[TEXT SEGMENT]

*** Block opens ***

When the build system invokes a compiler (e.g. gcc -c test.c), the shell finds .bear/gcc first in PATH. The wrapper binary:

  1. Captures its own invocation (executable path, arguments, working directory).
  2. Reads .bear/wrappers.cfg and looks up argv[0] to find the real compiler's absolute path.
  3. Replaces the wrapper path with the real compiler's absolute path in the captured execution.
  4. Reports the execution to the TCP collector.
  5. Spawns the real compiler with the original arguments, forwarding signals and preserving the exit code.

The wrapper always reports an absolute path for the compiler because it resolves the real compiler during the setup phase. This differs from preload mode, which reports whatever path the build system used.

Reporting

Reporting uses the same mechanism as preload mode (see interception-preload-mechanism): a fresh TCP connection per execution, Length-Value wire format, dynamically assigned loopback port. Reporting failures do not affect the build.

Cleanup

When Bear exits, the .bear/ directory is removed automatically via a Drop implementation on the managed directory handle.

Acceptance criteria

  • Compiler invocations are intercepted and appear in the compilation database
  • The build process completes normally -- interception does not alter build output or exit codes
  • Bare compiler names in environment variables (e.g. CC=gcc) are resolved via PATH before creating wrappers
  • The wrapper reports the real compiler's absolute path, not the wrapper path
  • The .bear/ directory is created in the current working directory
  • The .bear/ directory is cleaned up when Bear exits
  • On Windows, executable name lookup is case-insensitive and extension- insensitive (cl, cl.exe, and CL.EXE all match)
  • Reporting failures do not affect the build
  • Signal forwarding works -- if the user sends SIGINT to the build, the wrapper forwards it to the real compiler and returns its exit code

Non-functional constraints

  • Must not alter build output or exit codes
  • Must handle concurrent builds (parallel make) -- each wrapper opens its own TCP connection for reporting
  • Platform: works on all supported platforms (Linux, macOS, FreeBSD, Windows)
  • The wrapper binary path must be discoverable at runtime, not baked in at build time (issue #668)
  • The .bear/ directory name is deterministic so that paths written during ./configure survive into the make phase

Known limitations

Only intercepts known compilers: Unlike preload mode, which intercepts all exec calls regardless of the executable, wrapper mode only intercepts compilers that Bear knows about. If the build uses a compiler that is not in a recognized environment variable or not on PATH at Bear startup time, it will not be intercepted.

PATH ordering conflicts (issue #445): The .bear/ directory must be first in PATH. If another tool (e.g. ccache's masquerade directory) is also first in PATH, the ordering can cause conflicts. See interception-wrapper-recursion for the specific ccache recursion problem and its solution.

Wrapper directory lifetime (issue #654): If the user runs bear -- ./configure and bear -- make as separate commands, the .bear/ directory is cleaned up after ./configure exits. The Makefile may have recorded paths into .bear/ (e.g. as the compiler path), causing "No such file or directory" errors during make. The workaround is to combine both steps under a single Bear invocation: bear -- sh -c './configure && make'. Using separate Bear invocations will always fail because the directory is removed when the first exits.

*** Block closes ***

[DATA FOR REVIEW]

*** Block opens ***

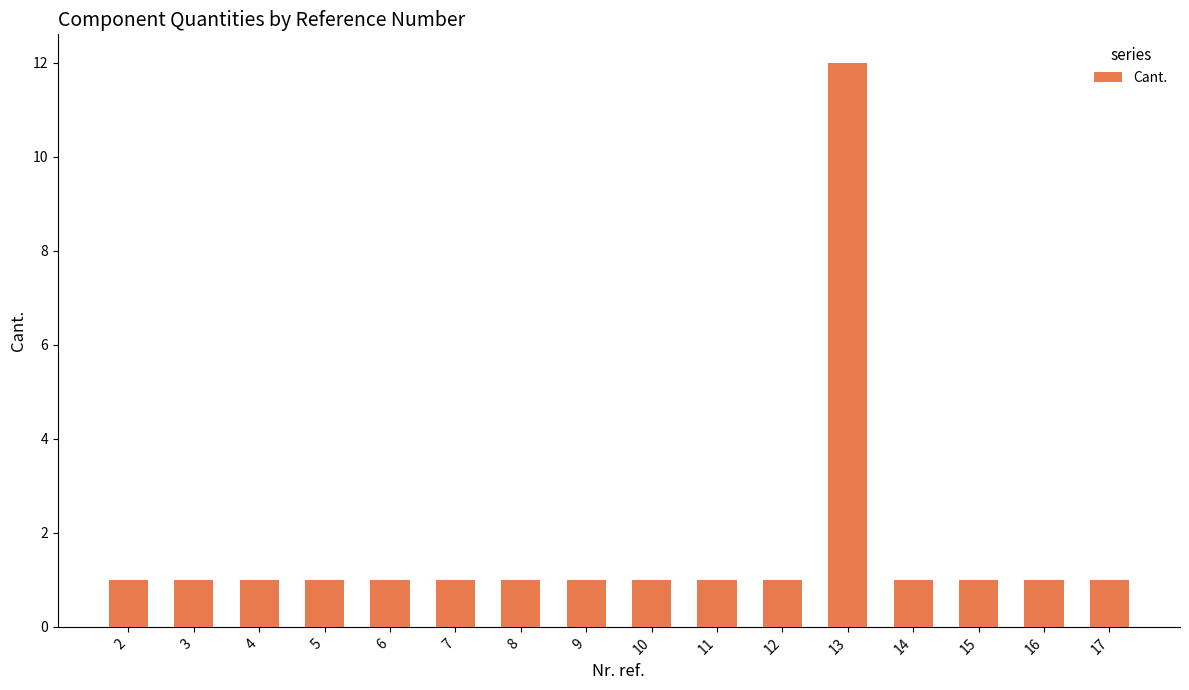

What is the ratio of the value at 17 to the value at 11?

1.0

*** Block closes ***
*** Block opens ***

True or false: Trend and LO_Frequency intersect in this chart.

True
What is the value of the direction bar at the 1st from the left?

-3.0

*** Block closes ***

[EXERCISE REQUIREMENTS] Extend the text on Bear's compiler wrapper mode, starting right after its last sentence. The items have no role here.

[WRITTEN ANSWER]
Wrapper path must be discoverable (issue #668): The bear-wrapper binary path was previously baked in at build time via a compile-time constant. This broke prebuilt packages (conda-forge, scoop, system packages) where the install path differs from the build path. The wrapper path must be resolved relative to the bear binary at runtime.

Cross-compilers may not be discovered (issue #561): Bear discovers compilers from environment variables and common names. Cross-compilers with unusual names (e.g. arm-none-eabi-gcc) are only intercepted if they appear in CC, CXX, or similar variables.

Design decisions

Hard links, not symlinks: Wrappers are hard links to bear-wrapper, not symlinks. This is because tools like ccache detect symlinks to themselves and skip them, but do not detect hard links. While this creates the ccache recursion problem described in interception-wrapper-recursion, it ensures that ccache does not skip Bear's wrapper entirely.

Deterministic directory name: Using .bear/ in the current working directory (rather than a random temp dir) ensures that paths recorded during ./configure remain valid during make, provided both run under the same Bear invocation. This was a deliberate choice after issue #654 showed that temp directories break multi-step builds.

Compiler resolution at startup: Bear resolves bare compiler names to absolute paths once at startup, not each time the wrapper is invoked. This avoids repeated PATH lookups and ensures the wrapper configuration is self-contained. The tradeoff is that if PATH changes during the build, the wrapper still uses the originally resolved path.

Testing

Given a project with a single C source file:

When the user configures wrapper mode and runs bear -- cc -c test.c, then compile_commands.json is created with one entry for test.c, and the compiler path in the entry is an absolute path to the real compiler (not .bear/cc), and the build exit code is preserved.

Given CC=gcc (a bare name) in the environment:

When the user runs bear -- make, then Bear resolves gcc via PATH to an absolute path (e.g. /usr/bin/gcc), creates .bear/gcc as a wrapper, and the compilation database contains /usr/bin/gcc as the compiler.

Given a build that uses an absolute compiler path (CC=/usr/bin/gcc):

When the user runs bear -- make, then Bear creates .bear/gcc pointing to /usr/bin/gcc, and the wrapper intercepts the invocation correctly.

Given a parallel build with multiple source files:

When the user runs bear -- make -j4 with wrapper mode, then all compilations are intercepted, and the compilation database contains one entry per source file.

Given a build that fails partway through:

When the user runs bear -- make and one compilation fails, then Bear's exit code matches the build's exit code, and the compilation database still contains entries for all attempted compilations.

Given a Windows build with CC=cl (no .exe extension):

When Bear looks up cl in the wrapper configuration, then it matches case-insensitively and without requiring the .exe extension, and the wrapper is created correctly.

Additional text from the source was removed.